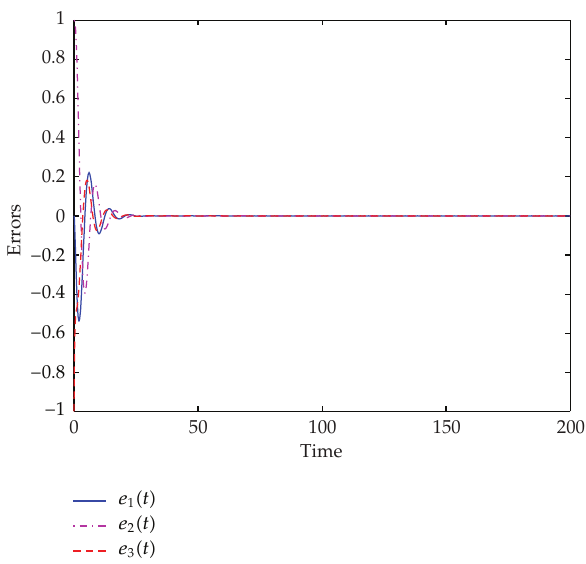
Figure 9: Synchronization errors in Case 2.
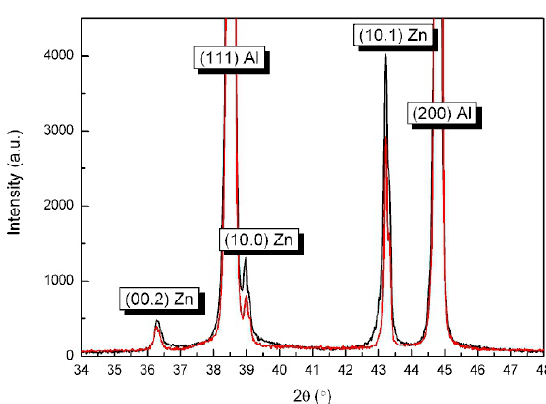
Fig. A2. XRD profiles of the Al-30Zn alloy after ECAP (black line) and after ECAP+SA (red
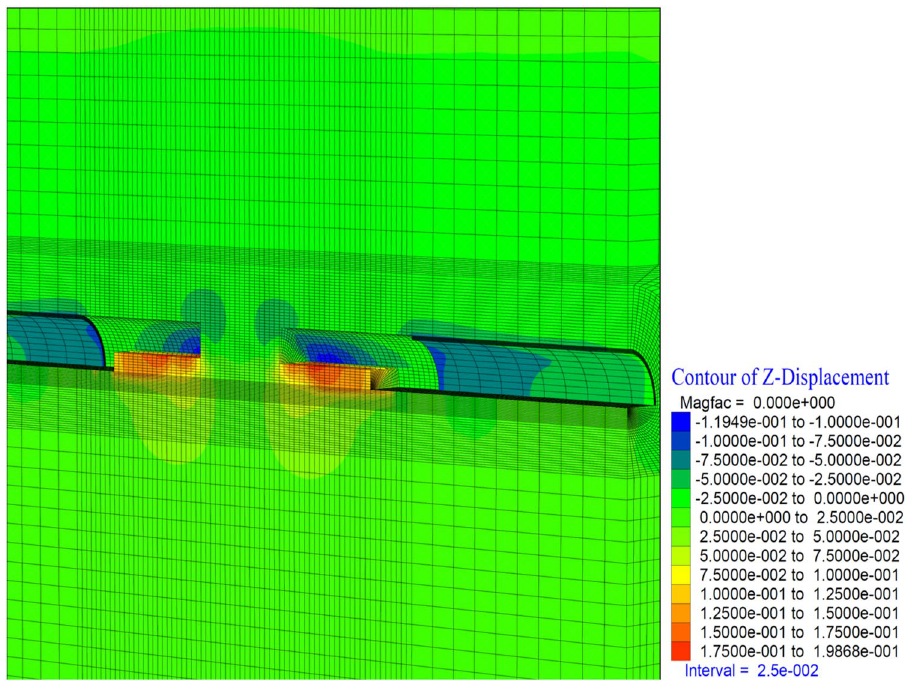
Figure 19. Z displacement in stage 26.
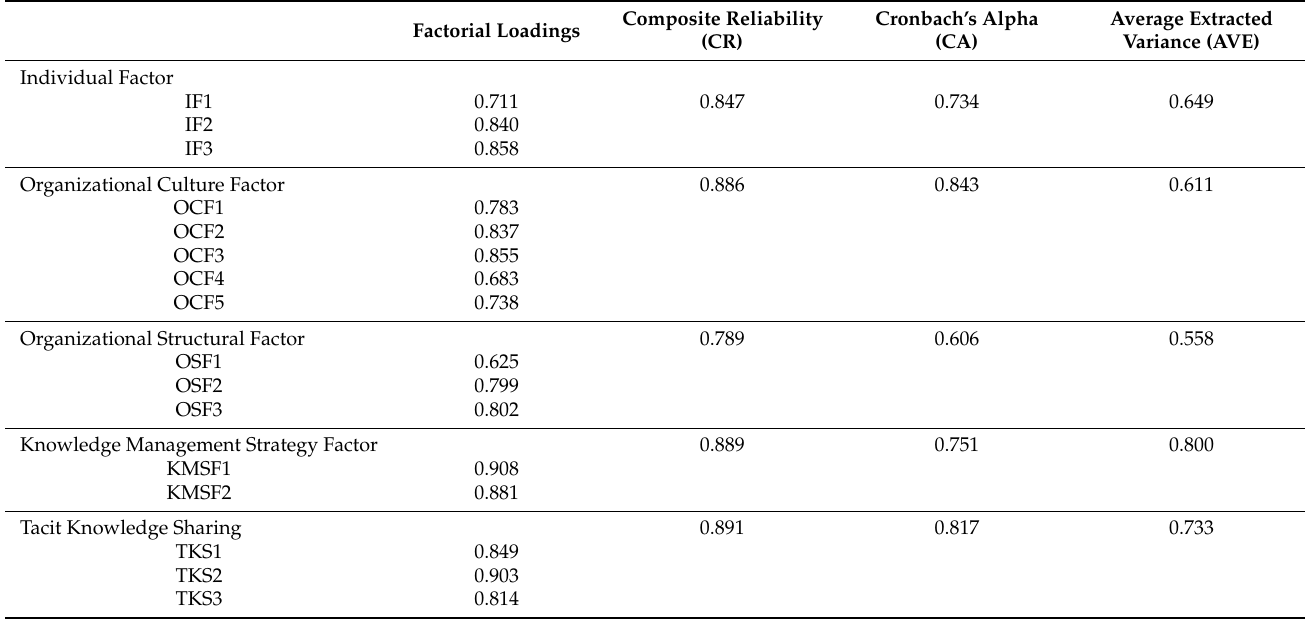
Table 2. Construct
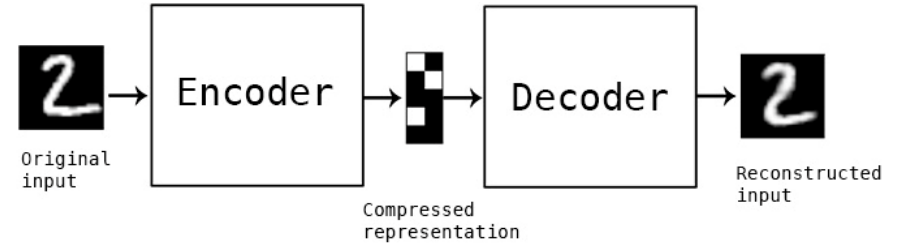
Figure 5. Illustration for an autoencoder architecture [39] .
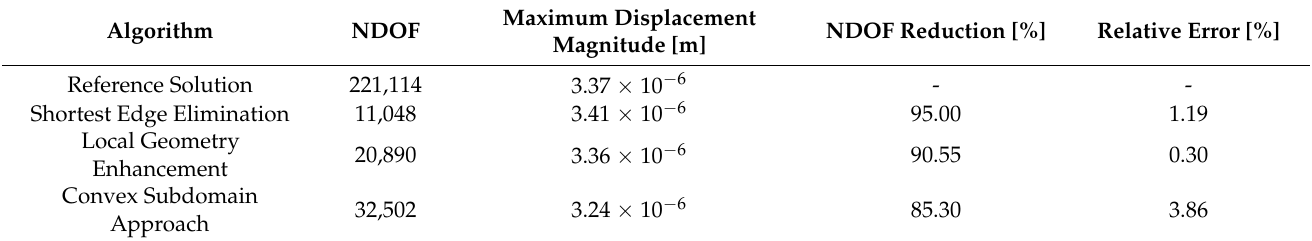
Table 2. Comparison of the results obtained for different algorithms (linear elasticity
_____
Gather all lines from the records above in which "Figure" appears.

Figure 9: Synchronization errors in Case 2.
Figure 19. Z displacement in stage 26.
Figure 5. Illustration for an autoencoder architecture [39] .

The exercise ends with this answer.